Obviously you didn't learn anything from the Cold War, the balance of terror prevented the use of nukes. If two parties have parity in nuclear weapons, they are unlikely to use them for fear of the destruction that will be visited on them by the other's retaliation. Ironically, had the US nuked the USSR, the radiation released by American nukes would have eventually found its way to the US. We would all have died!
Bush and his enablers in Congress now want to develop a new generation of nukes that are easy to use, on the pretext that they are intended for deep underground bunkers.
We need to learn the lessons of Hiroshima and Nagasaki!
Published on Friday, August 5, 2005 by the Baltimore Sun
The Hiroshima Cover-Up
by Amy Goodman and David Goodman A month after the bombings, two reporters defied General MacArthur and struck out on their own. Mr. Weller, of the Chicago Daily News, took row boats and trains to reach devastated Nagasaki. Independent journalist Wilfred Burchett rode a train for 30 hours and walked into the charred remains of Hiroshima.
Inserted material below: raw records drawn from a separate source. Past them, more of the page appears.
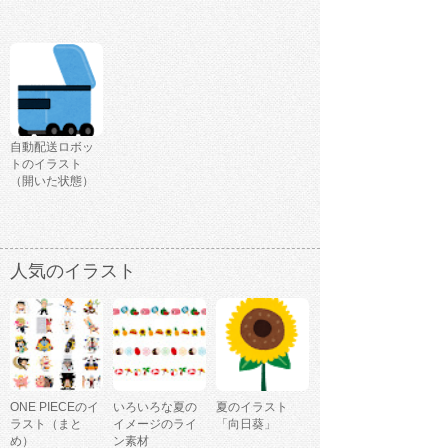
自動配送ロボッ
トのイラスト
（開いた状態）
人気のイラスト
ONE PIECEのイ
いろいろな夏の
夏のイラスト
ラスト（まと
イメージのライ
「向日葵」
め）
ン素材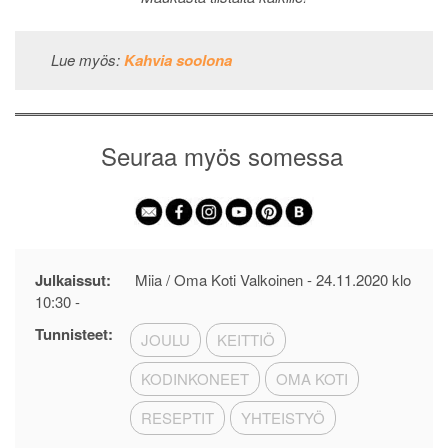
Lue myös:
Kahvia soolona
Seuraa myös somessa
Julkaissut:
Miia / Oma Koti Valkoinen -
24.11.2020 klo
10:30
-
Tunnisteet:
JOULU
KEITTIÖ
KODINKONEET
OMA KOTI
RESEPTIT
YHTEISTYÖ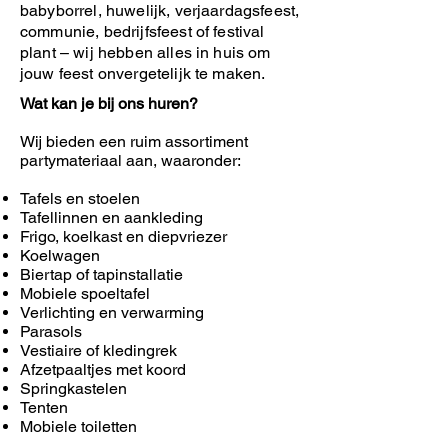
babyborrel, huwelijk, verjaardagsfeest,
communie, bedrijfsfeest of festival
plant – wij hebben alles in huis om
jouw feest onvergetelijk te maken.
Wat kan je bij ons huren?
Wij bieden een ruim assortiment
partymateriaal aan, waaronder:
Tafels en stoelen
Tafellinnen en aankleding
Frigo, koelkast en diepvriezer
Koelwagen
Biertap of tapinstallatie
Mobiele spoeltafel
Verlichting en verwarming
Parasols
Vestiaire of kledingrek
Afzetpaaltjes met koord
Springkastelen
Tenten
Mobiele toiletten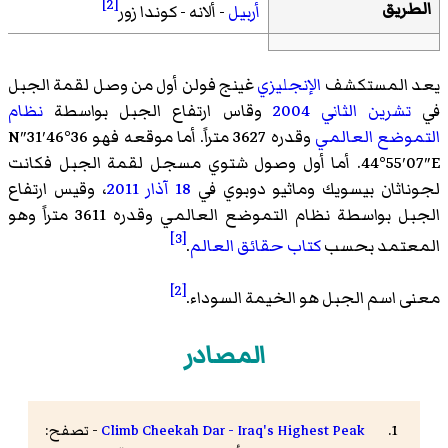
[2]
الطريق
أربيل
- ألانه - كوندا زور
يعد المستكشف
الإنجليزي
غينج فولن أول من وصل لقمة الجبل
في
تشرين الثاني
2004
وقاس ارتفاع الجبل بواسطة
نظام
التموضع العالمي
وقدره 3627 متراً. أما موقعه فهو 36°46′31″N
44°55′07″E. أما أول وصول شتوي مسجل لقمة الجبل فكانت
لجوناثان بيسويك وماثيو دوبوي في
18 آذار
2011
، وقيس ارتفاع
الجبل بواسطة نظام التموضع العالمي وقدره 3611 متراً وهو
[3]
المعتمد بحسب
كتاب حقائق العالم
.
[2]
معنى اسم الجبل هو الخيمة السوداء.
المصادر
Climb Cheekah Dar - Iraq's Highest Peak
- تصفح:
Both men encountered nightmare worlds. Mr. Burchett sat down on a chunk of rubble with his Baby Hermes typewriter. His dispatch began: "In Hiroshima, 30 days after the first atomic bomb destroyed the city and shook the world, people are still dying, mysteriously and horribly - people who were uninjured in the cataclysm from an unknown something which I can only describe as the atomic plague."
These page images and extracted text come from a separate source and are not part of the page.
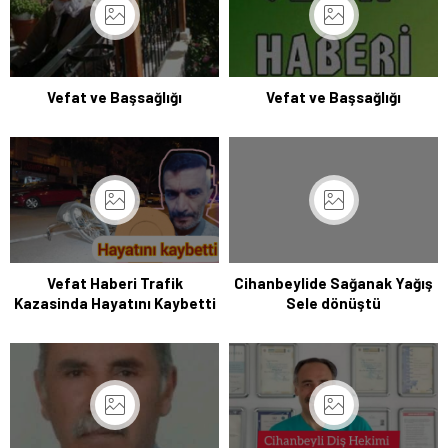
Vefat ve Başsağlığı
Vefat ve Başsağlığı
Vefat Haberi Trafik
Cihanbeylide Sağanak Yağış
Kazasinda Hayatını Kaybetti
Sele dönüştü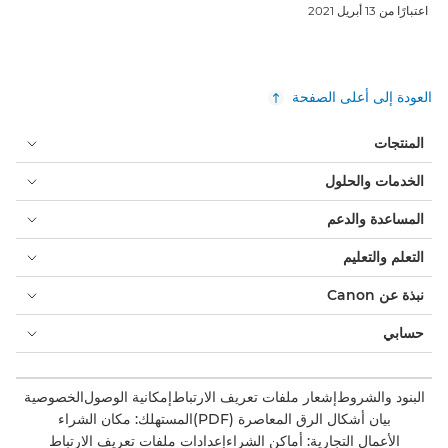
اعتبارًا من 13 أبريل 2021
العودة إلى أعلى الصفحة
المنتجات
الخدمات والحلول
المساعدة والدعم
التعلم والتعليم
نبذة عن Canon
حسابي
البنود والشروط
إشعار ملفات تعريف الارتباط
إمكانية الوصول
الخصوصية
بيان أشكال الرق المعاصرة (PDF)
المستهلك: مكان الشراء
الأعمال التجارية: أماكن الشراء
إعدادات ملفات تعريف الارتباط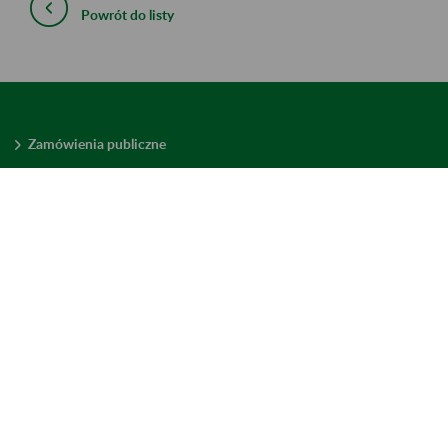
Powrót do listy
Zamówienia publiczne
Oferty pracy w ZUS
Praktyki i staże w ZUS
Konkursy ofert
Mienie zbędne
Mapa serwisu
Deklaracja dostępności
Ustawienia plików cookies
He continued, tapping out the words that still haunt to this day: "Hiroshima does not look like a bombed city. It looks as if a monster steamroller has passed over it and squashed it out of existence. I write these facts as dispassionately as I can in the hope that they will act as a warning to the world."
Mr. Burchett's article, headlined "The Atomic Plague," was published Sept. 5, 1945, in the London Daily Express. The story caused a worldwide sensation and was a public relations fiasco for the U.S. military. The official U.S. narrative of the atomic bombings downplayed civilian casualties and categorically dismissed as "Japanese propaganda" reports of the deadly lingering effects of radiation.
So when Pulitzer Prize-winning reporter George Weller's 25,000-word story on the horror that he encountered in Nagasaki was submitted to military censors, General MacArthur ordered the story killed, and the manuscript was never returned. As Mr. Weller later summarized his experience with General MacArthur's censors, "They won."